Fair play: gioco corretto. Non c’è bisogno di scriverlo in corsivo o fra virgolette, come si usa fare per le espressioni straniere. Fair play è entrato nella grammatica italiana, meno nella pratica. Ma c’è chi si batte, da anni, da sempre, per ristabilire le regole di un comportamento sano, leale, onesto, anche se non necessariamente scritto. Nel calcio, la Federazione internazionale assegna un premio al gesto esemplare. Nel 2020 è stato premiato Mattia Agnese, 17 anni, ligure, allievo dell’Ospedaletti: durante una partita contro la Cairese, in uno scontro di gioco ha visto Matteo Briano, il suo avversario, accasciarsi a terra e perdere i sensi, e lo ha immediatamente soccorso. “Non sono un eroe”, ha detto Mattia, inserito nella Hall of Fame del calcio italiano. Viva la semplicità.

Non è il solo premio, quello della Fifa. Il fair play è il premio nazionale di giornalismo sportivo per l’etica nello sport intitolato allo schermidore Antonio Spallino e concepito dal Panathlon di Como, ed è una missione storica del Panathlon International, che ha adottato una carta elaborata dal Club di Losanna, accettata dall’Associazione svizzera dello sport e condivisa da tutti i club italiani. Significa rispetto delle regole, dalle buone maniere fino alla lotta al doping. E il fair play è un comandamento della Uisp, che tra l’altro organizza i Mondiali antirazzisti “per dire no alle discriminazioni”, non solo calcio, ma anche pallavolo, basket e beach rugby, in città che si trasformano non in centri di accoglienza, ma in “simboli di accoglienza e rigenerazione sociale”. Viva l’impegno.

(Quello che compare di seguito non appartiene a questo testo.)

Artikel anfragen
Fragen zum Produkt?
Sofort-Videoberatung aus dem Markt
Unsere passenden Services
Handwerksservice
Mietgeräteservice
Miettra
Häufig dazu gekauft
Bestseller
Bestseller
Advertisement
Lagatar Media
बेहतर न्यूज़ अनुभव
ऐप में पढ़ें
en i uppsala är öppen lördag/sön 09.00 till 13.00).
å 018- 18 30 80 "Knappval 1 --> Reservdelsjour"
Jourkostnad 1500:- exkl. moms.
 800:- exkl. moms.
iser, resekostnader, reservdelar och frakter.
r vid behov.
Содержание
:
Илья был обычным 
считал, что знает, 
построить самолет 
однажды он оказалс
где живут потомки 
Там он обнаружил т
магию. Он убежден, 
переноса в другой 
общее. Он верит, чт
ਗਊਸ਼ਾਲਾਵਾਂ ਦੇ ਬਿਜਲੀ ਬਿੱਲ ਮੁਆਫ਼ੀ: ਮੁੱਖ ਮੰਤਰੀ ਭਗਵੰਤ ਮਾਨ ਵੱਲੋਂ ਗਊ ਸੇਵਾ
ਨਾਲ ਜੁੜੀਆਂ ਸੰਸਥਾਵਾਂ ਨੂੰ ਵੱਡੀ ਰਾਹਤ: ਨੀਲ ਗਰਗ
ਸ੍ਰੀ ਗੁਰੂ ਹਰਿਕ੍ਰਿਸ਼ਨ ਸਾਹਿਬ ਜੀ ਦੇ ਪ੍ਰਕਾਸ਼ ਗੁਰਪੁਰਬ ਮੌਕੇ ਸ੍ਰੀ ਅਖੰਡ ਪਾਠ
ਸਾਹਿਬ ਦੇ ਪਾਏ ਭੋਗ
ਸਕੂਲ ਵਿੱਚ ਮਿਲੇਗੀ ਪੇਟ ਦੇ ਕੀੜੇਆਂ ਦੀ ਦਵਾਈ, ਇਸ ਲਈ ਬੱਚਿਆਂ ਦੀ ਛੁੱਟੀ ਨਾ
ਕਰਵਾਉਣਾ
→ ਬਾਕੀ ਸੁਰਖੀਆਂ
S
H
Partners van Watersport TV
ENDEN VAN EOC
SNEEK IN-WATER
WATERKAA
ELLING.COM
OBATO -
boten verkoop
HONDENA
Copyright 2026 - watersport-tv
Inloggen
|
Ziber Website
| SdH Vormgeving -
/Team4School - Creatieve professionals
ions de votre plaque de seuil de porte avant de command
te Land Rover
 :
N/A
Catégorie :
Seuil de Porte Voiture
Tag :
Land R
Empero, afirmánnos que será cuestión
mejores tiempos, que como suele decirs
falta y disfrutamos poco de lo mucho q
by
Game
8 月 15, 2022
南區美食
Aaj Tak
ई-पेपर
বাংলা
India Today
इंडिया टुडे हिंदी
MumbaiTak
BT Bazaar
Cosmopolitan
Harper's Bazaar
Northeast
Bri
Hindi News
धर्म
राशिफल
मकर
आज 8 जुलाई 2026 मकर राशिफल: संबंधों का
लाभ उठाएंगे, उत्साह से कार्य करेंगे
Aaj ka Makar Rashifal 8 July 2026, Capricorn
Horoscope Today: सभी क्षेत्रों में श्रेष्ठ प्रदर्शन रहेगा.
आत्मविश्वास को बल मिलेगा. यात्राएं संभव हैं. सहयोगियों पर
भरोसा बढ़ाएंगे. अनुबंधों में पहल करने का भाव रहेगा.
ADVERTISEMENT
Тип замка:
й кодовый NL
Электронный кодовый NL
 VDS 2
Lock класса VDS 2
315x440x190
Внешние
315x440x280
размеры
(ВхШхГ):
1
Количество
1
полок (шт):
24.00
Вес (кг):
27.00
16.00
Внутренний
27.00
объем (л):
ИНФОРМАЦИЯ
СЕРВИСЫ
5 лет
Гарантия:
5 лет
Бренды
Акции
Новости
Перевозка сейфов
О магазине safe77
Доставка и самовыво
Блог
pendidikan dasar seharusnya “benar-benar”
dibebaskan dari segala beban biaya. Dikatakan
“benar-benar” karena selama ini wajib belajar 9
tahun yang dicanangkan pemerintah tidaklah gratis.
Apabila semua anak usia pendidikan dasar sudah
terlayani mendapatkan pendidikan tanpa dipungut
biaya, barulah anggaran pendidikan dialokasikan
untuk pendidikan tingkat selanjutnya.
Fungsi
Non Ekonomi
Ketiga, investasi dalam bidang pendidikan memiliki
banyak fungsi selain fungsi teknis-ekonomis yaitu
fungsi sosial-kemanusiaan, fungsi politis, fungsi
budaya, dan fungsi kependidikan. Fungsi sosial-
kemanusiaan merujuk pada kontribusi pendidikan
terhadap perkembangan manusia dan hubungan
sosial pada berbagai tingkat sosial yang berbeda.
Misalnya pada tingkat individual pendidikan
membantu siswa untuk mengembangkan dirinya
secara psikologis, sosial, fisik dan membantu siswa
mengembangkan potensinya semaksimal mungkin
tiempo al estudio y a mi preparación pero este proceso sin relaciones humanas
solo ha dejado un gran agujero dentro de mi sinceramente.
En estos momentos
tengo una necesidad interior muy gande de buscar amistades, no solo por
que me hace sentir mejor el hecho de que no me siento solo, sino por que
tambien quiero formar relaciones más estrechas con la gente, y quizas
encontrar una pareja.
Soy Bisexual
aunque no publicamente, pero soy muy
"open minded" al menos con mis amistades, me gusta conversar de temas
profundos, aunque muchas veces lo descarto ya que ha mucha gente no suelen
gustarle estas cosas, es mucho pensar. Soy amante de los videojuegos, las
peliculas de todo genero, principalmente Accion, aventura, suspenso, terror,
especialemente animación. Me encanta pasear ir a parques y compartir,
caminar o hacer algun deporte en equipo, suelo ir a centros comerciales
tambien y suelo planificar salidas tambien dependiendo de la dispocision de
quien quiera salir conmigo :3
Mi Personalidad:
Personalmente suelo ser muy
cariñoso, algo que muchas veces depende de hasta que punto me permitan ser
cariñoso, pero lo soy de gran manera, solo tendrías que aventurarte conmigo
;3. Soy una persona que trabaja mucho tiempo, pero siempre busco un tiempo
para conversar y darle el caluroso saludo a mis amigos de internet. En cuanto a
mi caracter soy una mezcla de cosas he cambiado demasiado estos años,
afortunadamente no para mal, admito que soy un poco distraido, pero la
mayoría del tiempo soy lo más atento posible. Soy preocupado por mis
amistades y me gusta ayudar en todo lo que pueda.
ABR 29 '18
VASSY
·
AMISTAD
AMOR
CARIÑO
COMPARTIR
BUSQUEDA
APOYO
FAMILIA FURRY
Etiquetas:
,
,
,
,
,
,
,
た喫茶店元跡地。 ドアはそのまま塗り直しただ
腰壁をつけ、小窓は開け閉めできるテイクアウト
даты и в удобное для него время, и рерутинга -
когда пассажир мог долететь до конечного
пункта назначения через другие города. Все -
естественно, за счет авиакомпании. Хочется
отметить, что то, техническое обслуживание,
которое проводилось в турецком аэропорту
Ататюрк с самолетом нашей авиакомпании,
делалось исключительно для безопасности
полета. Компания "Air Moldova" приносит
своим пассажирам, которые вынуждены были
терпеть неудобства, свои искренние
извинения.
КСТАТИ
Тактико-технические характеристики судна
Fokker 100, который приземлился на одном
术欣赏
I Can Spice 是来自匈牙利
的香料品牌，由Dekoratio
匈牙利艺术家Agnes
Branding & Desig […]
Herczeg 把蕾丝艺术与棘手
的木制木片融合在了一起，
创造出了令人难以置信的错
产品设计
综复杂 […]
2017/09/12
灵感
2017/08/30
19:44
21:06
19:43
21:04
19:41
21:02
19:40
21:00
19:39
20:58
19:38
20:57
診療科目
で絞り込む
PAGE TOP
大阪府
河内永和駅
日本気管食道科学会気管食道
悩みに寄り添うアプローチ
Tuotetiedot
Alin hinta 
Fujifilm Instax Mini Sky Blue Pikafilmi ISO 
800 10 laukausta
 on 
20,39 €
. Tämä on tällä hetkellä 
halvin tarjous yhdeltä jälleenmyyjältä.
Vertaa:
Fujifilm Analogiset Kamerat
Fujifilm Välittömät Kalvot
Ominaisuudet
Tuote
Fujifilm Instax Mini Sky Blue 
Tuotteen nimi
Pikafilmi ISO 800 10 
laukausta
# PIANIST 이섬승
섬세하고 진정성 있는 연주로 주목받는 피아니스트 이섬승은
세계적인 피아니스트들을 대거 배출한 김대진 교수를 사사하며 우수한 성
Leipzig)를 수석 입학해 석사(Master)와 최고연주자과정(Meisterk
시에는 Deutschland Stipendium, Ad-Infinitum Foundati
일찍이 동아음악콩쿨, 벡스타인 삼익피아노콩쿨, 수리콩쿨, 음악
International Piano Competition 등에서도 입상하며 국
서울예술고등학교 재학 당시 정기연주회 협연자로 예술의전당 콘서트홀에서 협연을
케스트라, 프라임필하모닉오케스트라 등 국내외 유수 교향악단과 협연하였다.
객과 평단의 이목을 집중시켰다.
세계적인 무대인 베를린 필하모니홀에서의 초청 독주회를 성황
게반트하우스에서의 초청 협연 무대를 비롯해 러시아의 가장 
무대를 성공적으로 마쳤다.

Se il credo giornalistico era “vale più un cross di Roccotelli che...” uno Slam di Federer o un Kandahar di Paris, adesso si privilegiano centimetri nudi di Wanda Nara e Melissa Satta a storie scritte su Gioele Bertolini e Jakob Dorigoni. Un mese fa i due ciclocrossisti (e bikers) lottavano nel Gran premio Friuli Venezia Giulia quando Bertolini, passando all’interno, sfiorò Dorigoni, e Dorigoni scivolò. Bertolini, invece di andare in fuga, lo aspettò e si scusò. Nel giro finale i due ricominciarono a sfidarsi. Quasi stupito di doversi spiegare, Gioele ha ricordato come “Jakob e io siamo avversari in queste gare, ma già compagni di squadra e adesso compagni in nazionale, e in nazionale perfino compagni di stanza. Voglia di confrontarsi e superarsi. Ma sempre stima, rispetto, amicizia. Il contatto in corsa è stato casuale. Cose che succedono. Però mai avrei voluto vincere avvantaggiandomi su quell’incidente. Aspettare Jack per scusarmi e spiegarmi mi sembrava il minimo che potessi e dovessi fare. E l’ho fatto”. Viva l’amicizia.

Rispetto è la parola magica (l’altra è sostegno) anche del rugby. Rispetto delle regole, rispetto dell’arbitro, rispetto dell’avversario. Nonostante le esasperazioni del gioco, oggi estremamente fisico, i rugbisti conservano tradizioni secolari di solidarietà. Sabato scorso, a Twickenham, l’arbitro scozzese Mike Adamson ha operato scelte sbagliate, molto discutibili e che comunque non sono state discusse dai giocatori. A cominciare da tre mete inglesi, da annullare: la prima per un chiaro passaggio in avanti (molto più chiaro di quello nella meta annullata a noi contro la Francia), la seconda per un salto di Jonny May a evitare un placcaggio (si può saltare solo tuffadosi in meta), la terza per un’evidente scorrettezza di Owen Farrell che impediva a un nostro giocatore di intervenire. Eppure: zero rimostranze. Spetterà farle, semmai, ai nostri dirigenti nelle opportune sedi. Magari si sarebbe comunque perso (41-18 il risultato), ma sarebbe stata un’altra storia, da giocare e raccontare, ricordare e archiviare. Viva il rugby.

E quanta correttezza anche ai Mondiali di sci a Cortina. Le azzurre dello sci, rivali, che si stringono a Sofia Goggia, la grande assente. Dominik Paris che non cerca scuse e si accusa di aver sbagliato la parte decisiva della libera. Laura Pirovano e Nadia Delago, dodicesima e quindicesima nella libera, che si dichiarano le più felici al mondo. Viva il fair play.